Kon’s fox ears twitched. “What are you going to do?”
Allen turned, already running. “I’m going to save her.”
Allen ran.
The ruins blurred past him—cracked stone, twisted trees, the remnants of a world rewritten by chaos. His boots pounded the earth, but his mind was somewhere else. Somewhere softer. Somewhere brighter.
She had dragged him into her fantasy worlds—made him play the villain, the sidekick, the prince. She’d called him “Onee-chan" with exaggerated anime flair and declared he was her destined rival. He’d rolled his eyes, but he’d always shown up.
Because Monica believed in magic.
And now, she needed magic to believe in him.
Kon’s words echoed in his mind: “Magic is formed by bonds. By belief. What you imagine is what you become.”
Allen’s breath hitched. If that was true—if imagination shaped reality—then there was only one image that mattered.
Yumeko.
The character Monica adored. The one she said saved her when she was at her lowest.
Allen closed his eyes, the memory burning behind his eyelids. Monica, crying in the nurse’s office after a fight.
He opened his eyes.
Light swirled around him—soft at first, then blinding. It wasn’t just magic. It was memory. It was Monica’s laughter, her stubbornness, her belief in sparkles and second chances. The warmth wrapped around him, reshaping not just his clothes, but his purpose.
His body lifted, spun, wrapped in ribbons of arcane energy. The air pulsed with conviction.
When the light faded, Allen stood transformed.
Not as a warrior.
Not as a knight.
But as Yumeko—frilled dress, ribbons, and star-tipped wand. His eyes burned with clarity. His heart beat with conviction.
The battlefield loomed ahead—obsidian and silence. Monica lay crumpled near the throne, her magical glow flickering like a dying ember. The Orc Lord towered over her, hand raised—not in rage, but in ritual. A final, crushing blow.
Then—
A burst of radiant light tore through the entrance.
Orga turned.
The sight was enough to make Orga's arm, raised for the killing blow, waver. He stared, not with rage, but with a deep, unsettling confusion.
Monica blinked through the haze, her mind struggling to make sense of the absurdity. "Yumeko...?" she whispered, her voice a fragile thing.
Allen’s voice, clear and strong, filled the cavern. "Hey Monica," he declared, his hand outstretched toward her. "I've come to take you back."

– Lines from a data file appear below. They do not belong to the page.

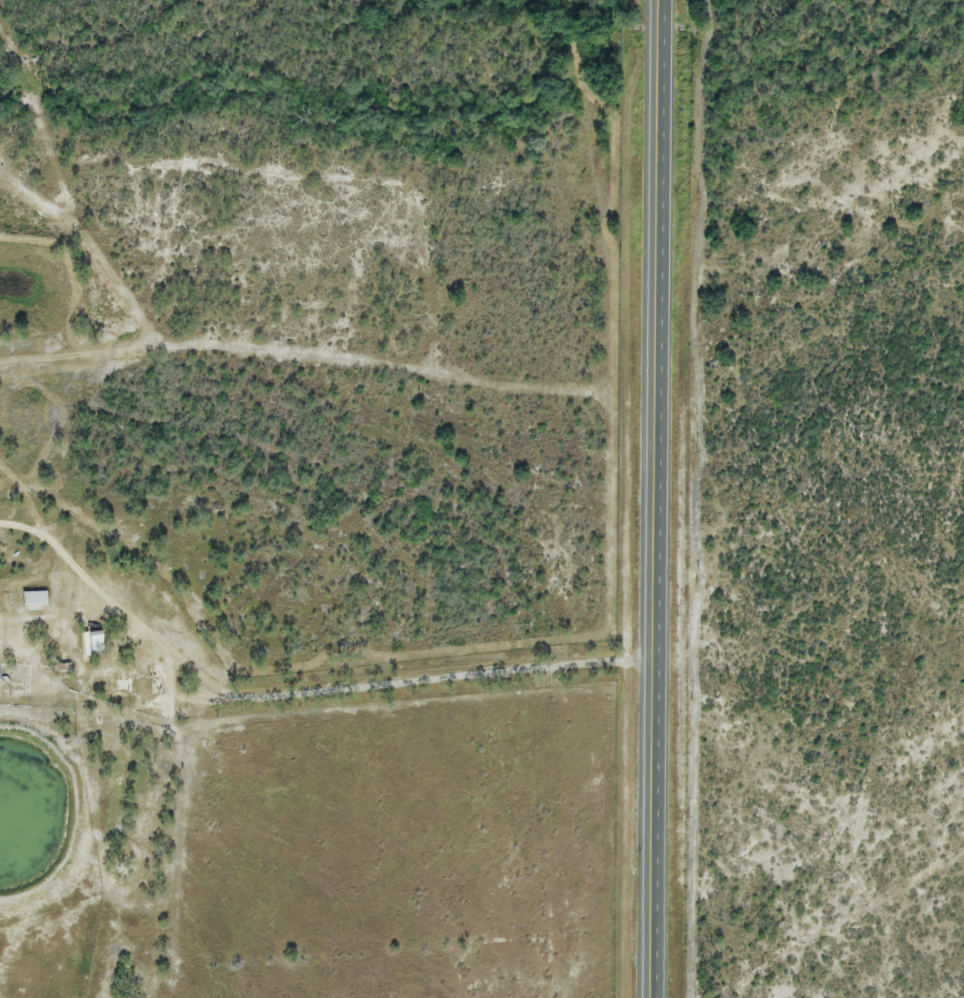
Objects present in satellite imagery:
road: (664, 499)
building: (26, 603)
building: (93, 643)
building: (141, 675)
road: (310, 691)

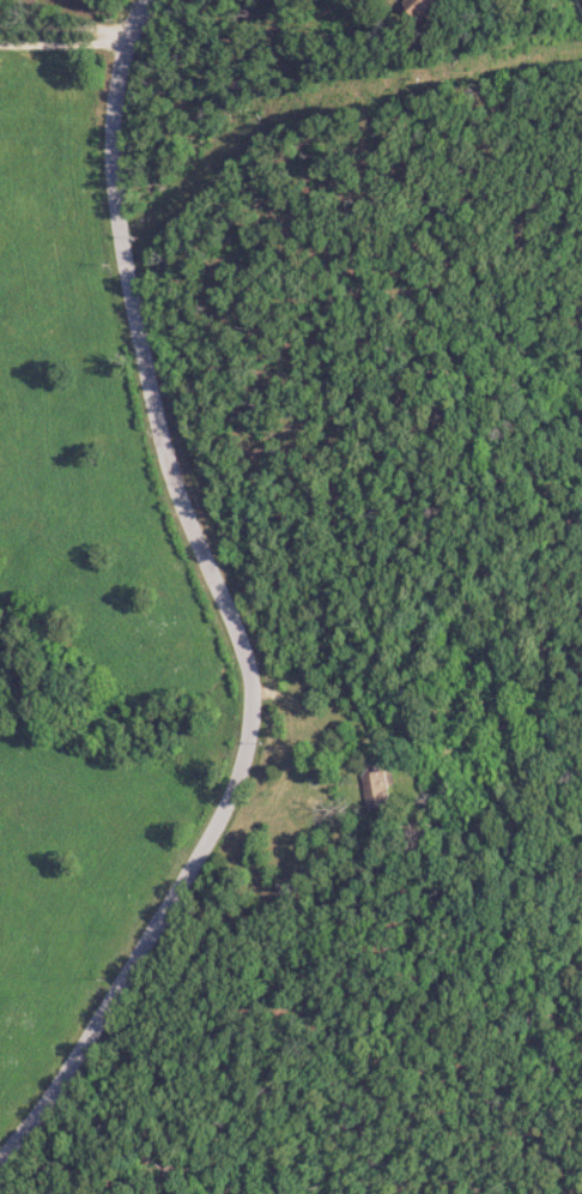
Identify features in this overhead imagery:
building: (441, 6)
road: (67, 23)
road: (63, 42)
road: (226, 605)
building: (380, 791)

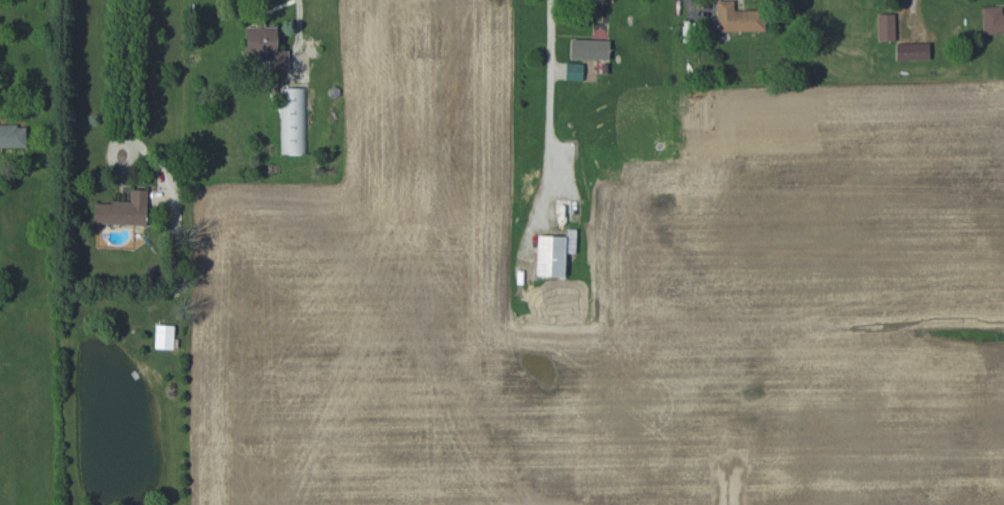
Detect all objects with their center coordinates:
road: (696, 9)
building: (738, 18)
building: (992, 20)
building: (886, 27)
building: (266, 47)
building: (589, 49)
building: (912, 51)
building: (574, 71)
road: (124, 76)
road: (550, 95)
building: (293, 121)
building: (12, 136)
building: (122, 210)
building: (554, 253)
building: (164, 336)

Orga’s confusion curdled into a low, guttural growl. “This not yours,” he rumbled. “This my world. My world, heroes fall.”
He charged.
A blur of muscle and rage. A fortress of flesh and bone.
Allen didn’t flinch.
He wasn’t a fighter. He didn’t know how to wield a sword. But he knew how to be what Monica needed him to be.
He pointed the wand.
“This world doesn’t belong to you!” he shouted—a direct quote from Monica’s favorite anime.
A wave of shimmering, rainbow-colored stars erupted from the wand, each one striking Orga’s chest like a magical battering ram. The force staggered him, knocking him back, stunned.

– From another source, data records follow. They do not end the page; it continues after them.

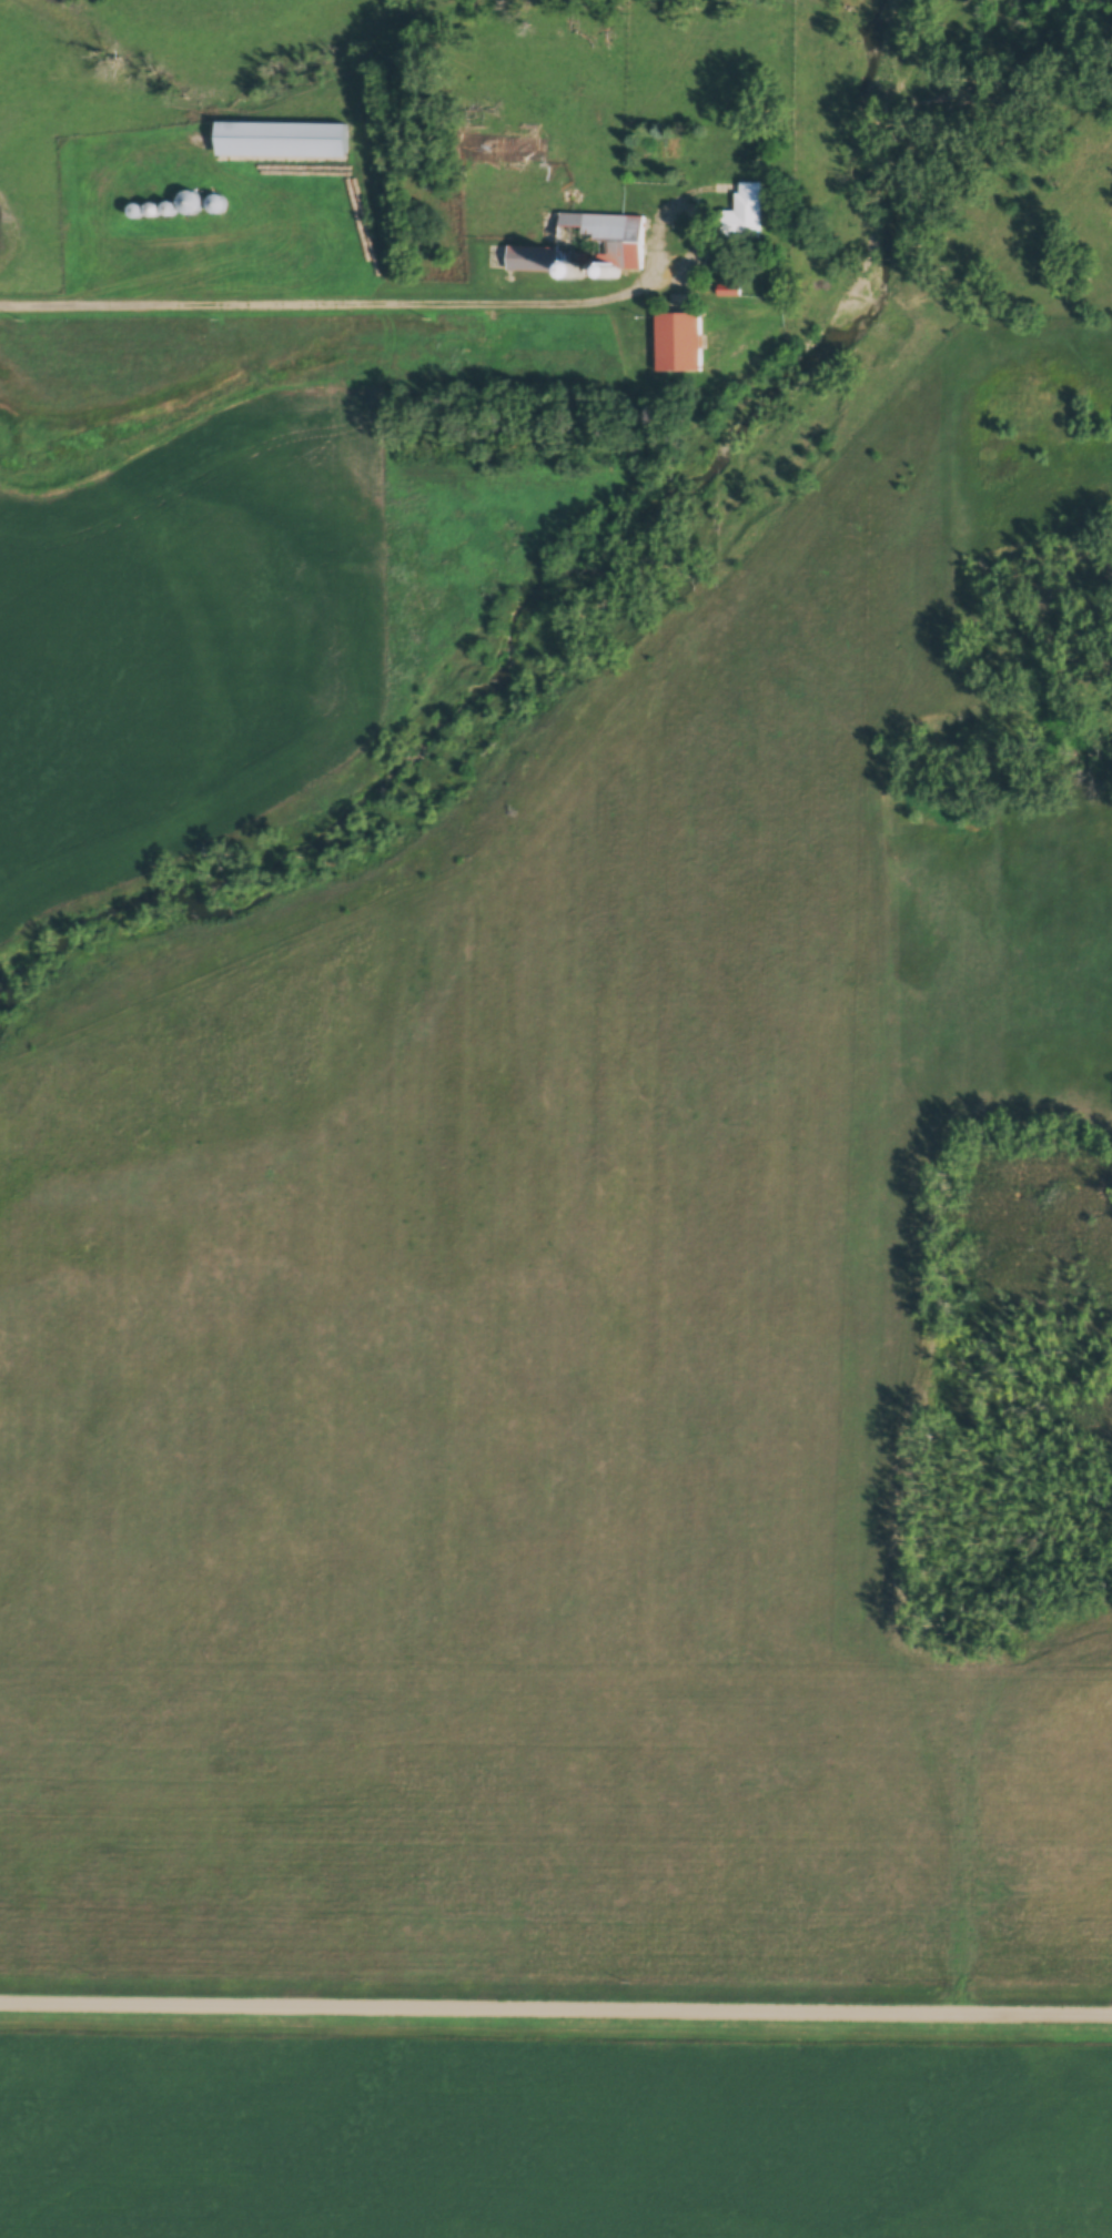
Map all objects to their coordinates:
building: (281, 143)
building: (506, 150)
building: (744, 214)
building: (623, 244)
road: (398, 298)
building: (677, 343)
road: (555, 2005)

Allen turned to Monica, expecting awe. Gratitude. Maybe even a tearful hug.
Instead—
“Allen, what are you wearing?!” she shrieked, voice rising like a siren. “The dress is the wrong shade of blue! The ribbons are tied on the wrong side! And where is your brooch?! You can’t transform without a brooch!”

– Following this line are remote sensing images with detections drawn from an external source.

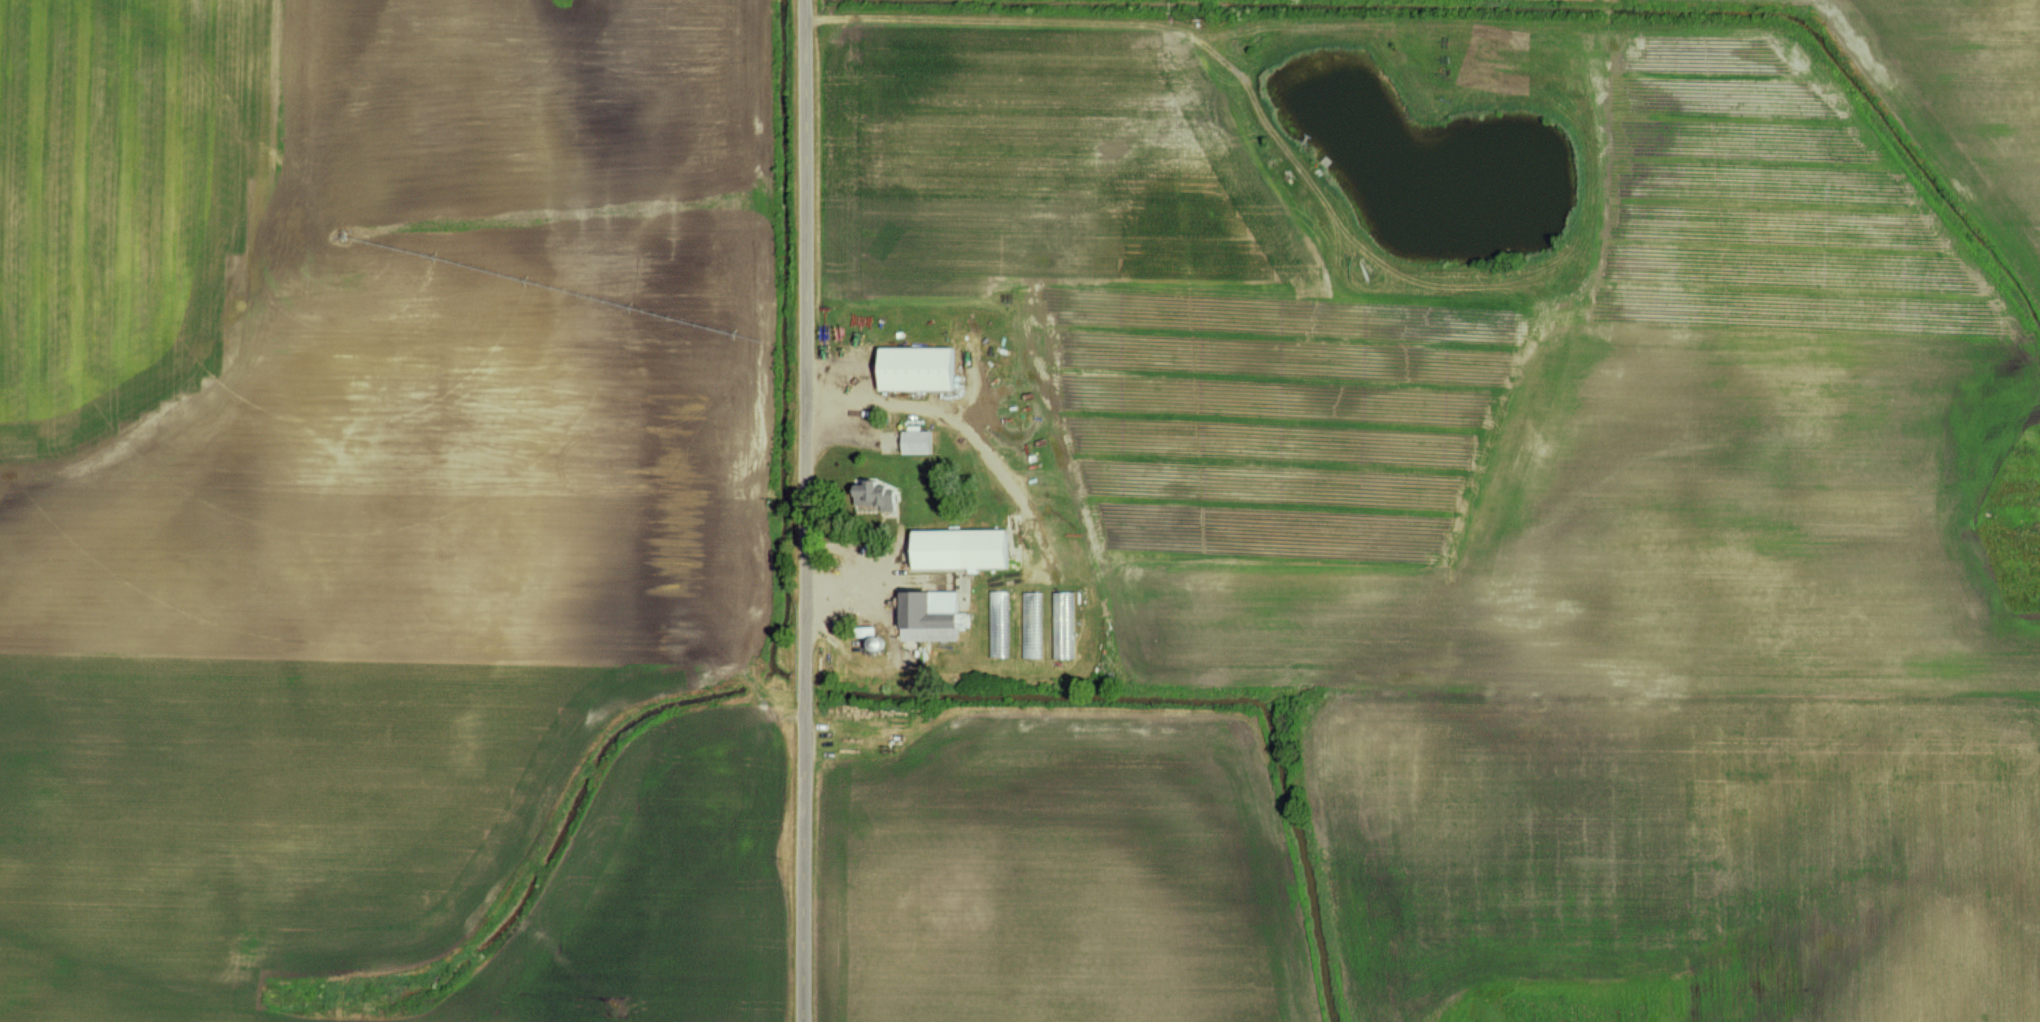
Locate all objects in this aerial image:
building: (917, 368)
building: (916, 441)
building: (874, 495)
road: (805, 510)
building: (961, 548)
building: (930, 617)
building: (1058, 624)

Allen’s triumphant pose wilted. “Monica, now’s not the time!”
“It’s always the time for proper aesthetics!” she snapped, gesturing wildly. “Did Kon give you the plans? I had plans! The original ones!”
Orga groaned, the stars dissolving from his chest. The confusion was gone. The rage was returning.
"Monica, he's getting back up!" Allen yelled, his voice strained.
But Monica was still focused on the fashion crimes. “The boots! They don’t match the dress! You look like a magical girl who lost a fight with a closet!”